In S v Malgas10 it was found that mitigating factors are to be taken into account to determine whether there are substantial and compelling circumstances present and the prescribed sentences should not be deviated from for flimsy reasons.

I have had occasion to consider the mitigating factors submitted by accused’s counsel as stated above. I find them adequate only in so far as the death or life sentence is concerned.



[17] The appropriate sentence under the circumstances of this case will be:

  • Accused is sentenced to a period of thirty-five (35) years imprisonment.

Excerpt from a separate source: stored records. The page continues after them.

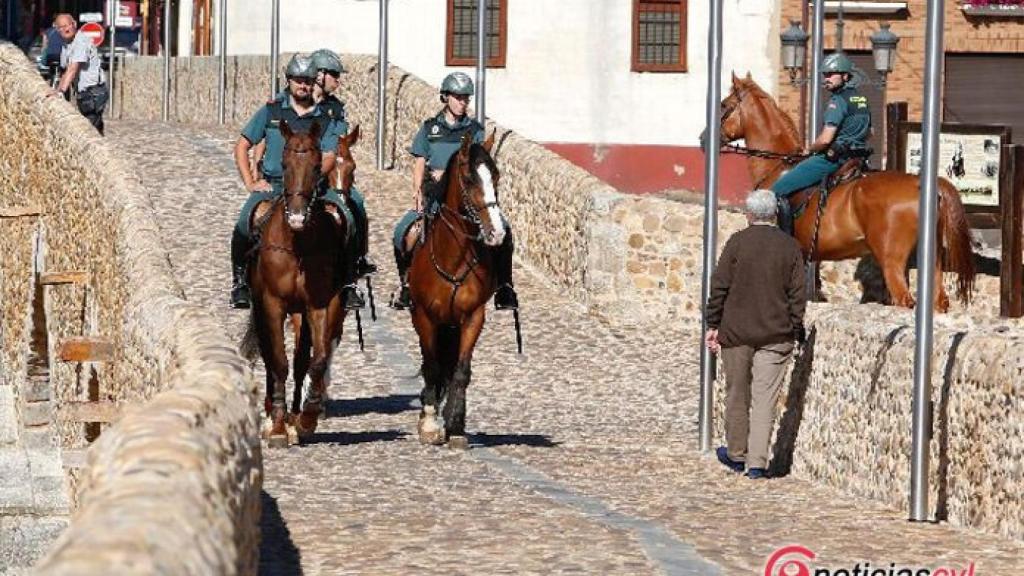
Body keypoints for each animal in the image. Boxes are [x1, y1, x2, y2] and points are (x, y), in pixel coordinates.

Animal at [241, 119, 358, 444]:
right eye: (284, 163)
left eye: (318, 165)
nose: (296, 216)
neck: (298, 244)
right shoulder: (271, 303)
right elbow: (277, 360)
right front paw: (278, 424)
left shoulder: (320, 304)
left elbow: (316, 359)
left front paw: (307, 416)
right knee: (272, 355)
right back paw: (274, 413)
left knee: (302, 357)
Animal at [407, 131, 503, 448]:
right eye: (470, 179)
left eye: (496, 176)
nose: (497, 233)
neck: (454, 257)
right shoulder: (423, 316)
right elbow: (432, 366)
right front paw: (429, 424)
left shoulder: (473, 317)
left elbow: (460, 371)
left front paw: (456, 425)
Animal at [716, 75, 970, 311]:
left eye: (724, 104)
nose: (709, 137)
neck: (777, 166)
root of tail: (920, 183)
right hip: (932, 261)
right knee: (939, 300)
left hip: (892, 261)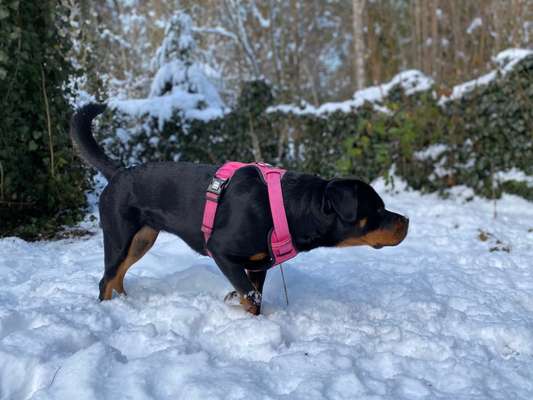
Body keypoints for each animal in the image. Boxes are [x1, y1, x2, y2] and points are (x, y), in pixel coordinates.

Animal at [70, 104, 410, 316]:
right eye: (378, 208)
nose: (406, 220)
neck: (284, 209)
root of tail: (118, 173)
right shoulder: (221, 251)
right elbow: (250, 297)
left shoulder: (258, 264)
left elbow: (254, 296)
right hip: (120, 237)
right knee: (106, 279)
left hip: (142, 238)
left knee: (118, 276)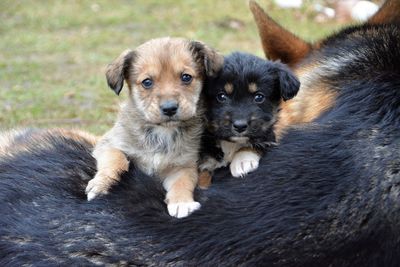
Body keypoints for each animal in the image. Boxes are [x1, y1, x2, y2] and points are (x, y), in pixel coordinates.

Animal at [85, 37, 223, 219]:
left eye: (186, 77)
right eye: (147, 82)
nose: (169, 108)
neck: (161, 132)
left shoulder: (183, 166)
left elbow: (183, 182)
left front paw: (181, 203)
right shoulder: (109, 144)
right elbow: (116, 160)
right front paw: (101, 184)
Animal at [198, 51, 298, 187]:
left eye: (259, 97)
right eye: (221, 96)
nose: (240, 126)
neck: (231, 144)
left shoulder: (268, 137)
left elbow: (257, 143)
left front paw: (242, 161)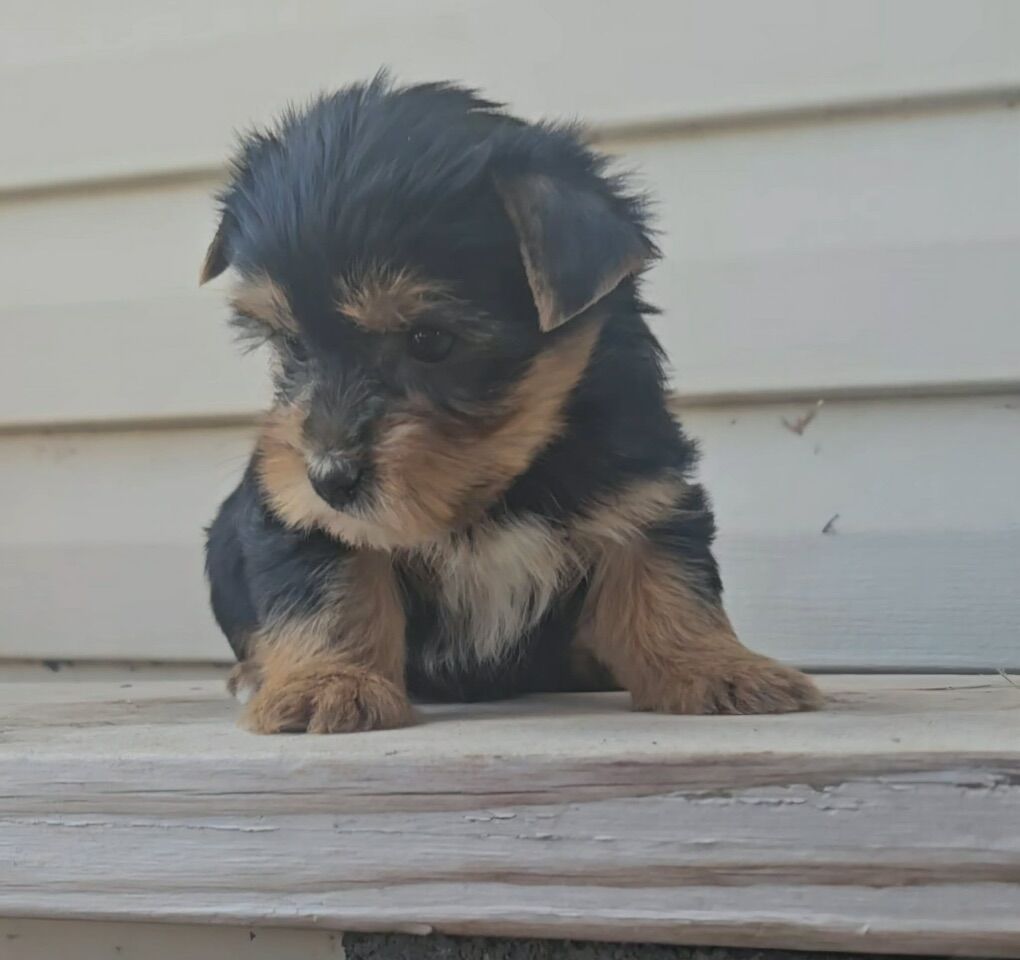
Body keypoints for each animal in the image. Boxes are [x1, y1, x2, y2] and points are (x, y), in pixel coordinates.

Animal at [202, 75, 821, 733]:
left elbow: (667, 576)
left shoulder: (642, 486)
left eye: (429, 341)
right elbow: (329, 589)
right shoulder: (299, 512)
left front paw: (718, 667)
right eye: (293, 346)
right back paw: (252, 673)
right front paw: (325, 683)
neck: (501, 485)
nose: (328, 477)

  • Regard being had to the fact that the accused has remained in custody awaiting sentencing by this court, for a period of two (2) years, nine (9) months to date, the sentence herein imposed should run from the 8th August 2019.





---------------------------

M. G. HLAELE

JUDGE







For Crown : Adv. W. T. Makamane

For Accused : Adv. K. Nomngcongo

1 The Charge Sheet

2 CRI/S/14/2016[2008] LSHC

3 CRI/S/04/2013[2014] LSHC

4 S v C 1996 (2) SACR 181 at 186

5 Gumboh E "Examining the Application of Deterrence in Sentencing in Malawi" PER / PELJ 2017(20) - DOI http://dx.doi.org/10.17159/1727-3781/2017/v20i0a1167

6 R v Lefu C of A (CRI) No.6 of 2011

7 29/3/89, NSWCCA) at 6

8 S v Vilakazi (576/07) [2008] ZASCA 87; [2008] 4 All SA 396 (SCA); 2009 (1) SACR 552 (SCA); 2012 (6) SA 353 (SCA) (3 September 2008)

9 CRI/S/001/2013[2014]LSHC

10 S v Malgas 2001 (1) SACR 469 (SCA) at C-D.